→ Job item: Could you give the listing again exactly, without its pictures?

>>>

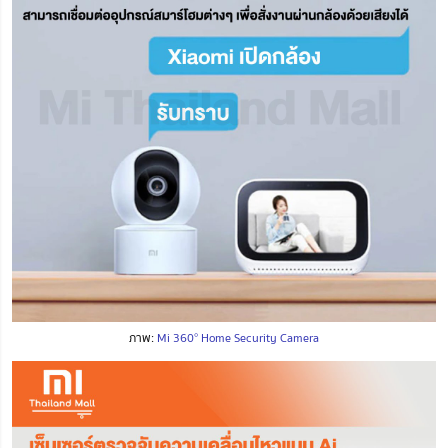
ภาพ:
Mi 360° Home Security Camera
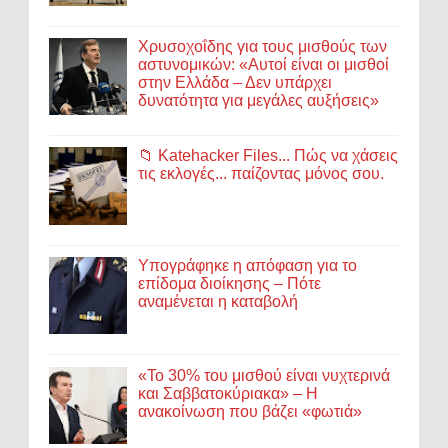
Χρυσοχοΐδης για τους μισθούς των
αστυνομικών: «Αυτοί είναι οι μισθοί
στην Ελλάδα – Δεν υπάρχει
δυνατότητα για μεγάλες αυξήσεις»
📁 Katehacker Files... Πώς να χάσεις
τις εκλογές... παίζοντας μόνος σου.
Υπογράφηκε η απόφαση για το
επίδομα διοίκησης – Πότε
αναμένεται η καταβολή
«Το 30% του μισθού είναι νυχτερινά
και Σαββατοκύριακα» – Η
ανακοίνωση που βάζει «φωτιά»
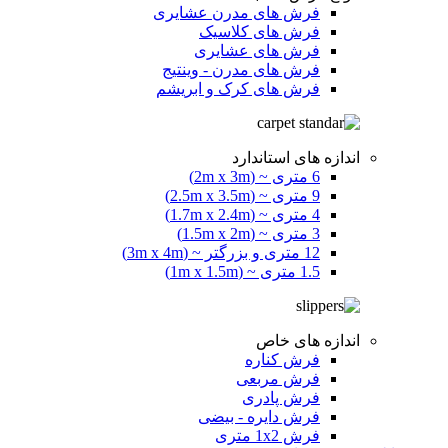
فرش های مدرن عشایری
فرش های کلاسیک
فرش های عشایری
فرش های مدرن - وینتیج
فرش های کرک و ابریشم
اندازه های استاندارد
6 متری ~ (2m x 3m)
9 متری ~ (2.5m x 3.5m)
4 متری ~ (1.7m x 2.4m)
3 متری ~ (1.5m x 2m)
12 متری و بزرگتر ~ (3m x 4m)
1.5 متری ~ (1m x 1.5m)
اندازه های خاص
فرش کناره
فرش مربعی
فرش پادری
فرش دایره - بیضی
فرش 1x2 متری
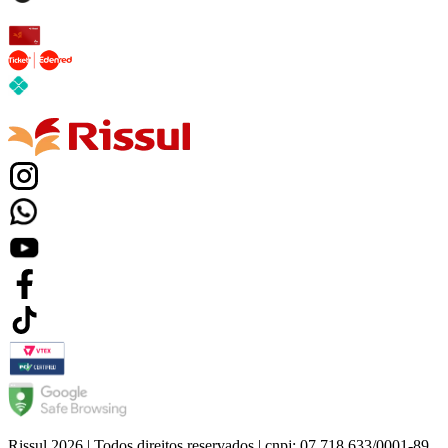
Rissul 2026 | Todos direitos reservados | cnpj: 07.718.633/0001-89.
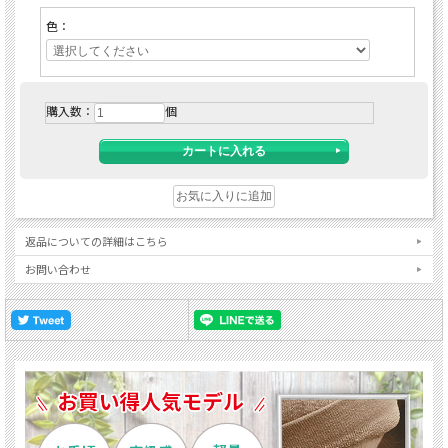
色：
購入数：
個
返品についての詳細はこちら
お問い合わせ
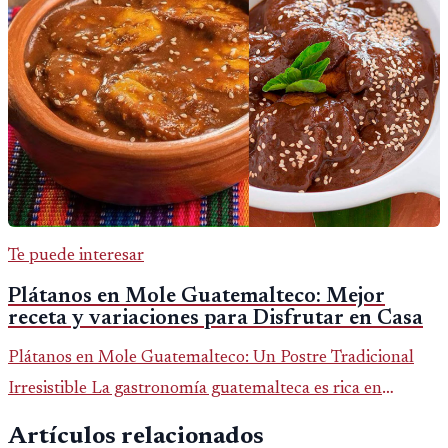
Te puede interesar
Plátanos en Mole Guatemalteco: Mejor
receta y variaciones para Disfrutar en Casa
Plátanos en Mole Guatemalteco: Un Postre Tradicional
Irresistible La gastronomía guatemalteca es rica en
sabores y tradiciones, y uno de sus postres más
Artículos relacionados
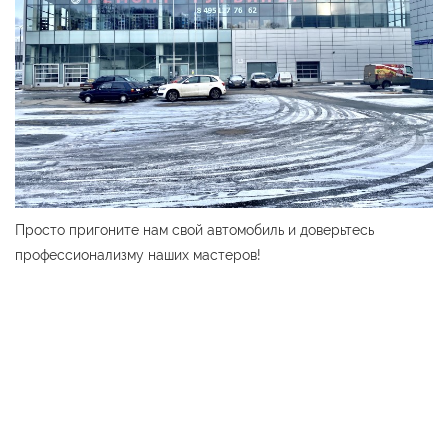
Просто пригоните нам свой автомобиль и доверьтесь
профессионализму наших мастеров!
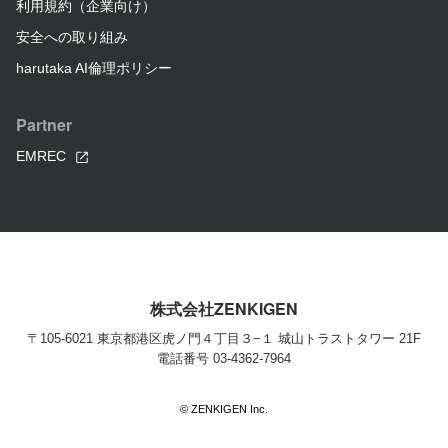
利用規約（企業向け）
安全への取り組み
harutaka AI倫理ポリシー
Partner
EMREC
株式会社ZENKIGEN
〒105-6021 東京都港区虎ノ門４丁目３−１ 城山トラストタワー 21F
電話番号 03-4362-7964
©
ZENKIGEN Inc.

<<<

→ Task solution:
ภาพ:
Mi 360° Home Security Camera
Χρυσοχοΐδης για τους μισθούς των
αστυνομικών: «Αυτοί είναι οι μισθοί
στην Ελλάδα – Δεν υπάρχει
δυνατότητα για μεγάλες αυξήσεις»
📁 Katehacker Files... Πώς να χάσεις
τις εκλογές... παίζοντας μόνος σου.
Υπογράφηκε η απόφαση για το
επίδομα διοίκησης – Πότε
αναμένεται η καταβολή
«Το 30% του μισθού είναι νυχτερινά
και Σαββατοκύριακα» – Η
ανακοίνωση που βάζει «φωτιά»
فرش های مدرن عشایری
فرش های کلاسیک
فرش های عشایری
فرش های مدرن - وینتیج
فرش های کرک و ابریشم
اندازه های استاندارد
6 متری ~ (2m x 3m)
9 متری ~ (2.5m x 3.5m)
4 متری ~ (1.7m x 2.4m)
3 متری ~ (1.5m x 2m)
12 متری و بزرگتر ~ (3m x 4m)
1.5 متری ~ (1m x 1.5m)
اندازه های خاص
فرش کناره
فرش مربعی
فرش پادری
فرش دایره - بیضی
فرش 1x2 متری
Rissul 2026 | Todos direitos reservados | cnpj: 07.718.633/0001-89.
色：
購入数：
個
返品についての詳細はこちら
お問い合わせ
Te puede interesar
Plátanos en Mole Guatemalteco: Mejor
receta y variaciones para Disfrutar en Casa
Plátanos en Mole Guatemalteco: Un Postre Tradicional
Irresistible La gastronomía guatemalteca es rica en
sabores y tradiciones, y uno de sus postres más
Artículos relacionados
Просто пригоните нам свой автомобиль и доверьтесь
профессионализму наших мастеров!
利用規約（企業向け）
安全への取り組み
harutaka AI倫理ポリシー
Partner
EMREC
株式会社ZENKIGEN
〒105-6021 東京都港区虎ノ門４丁目３−１ 城山トラストタワー 21F
電話番号 03-4362-7964
©
ZENKIGEN Inc.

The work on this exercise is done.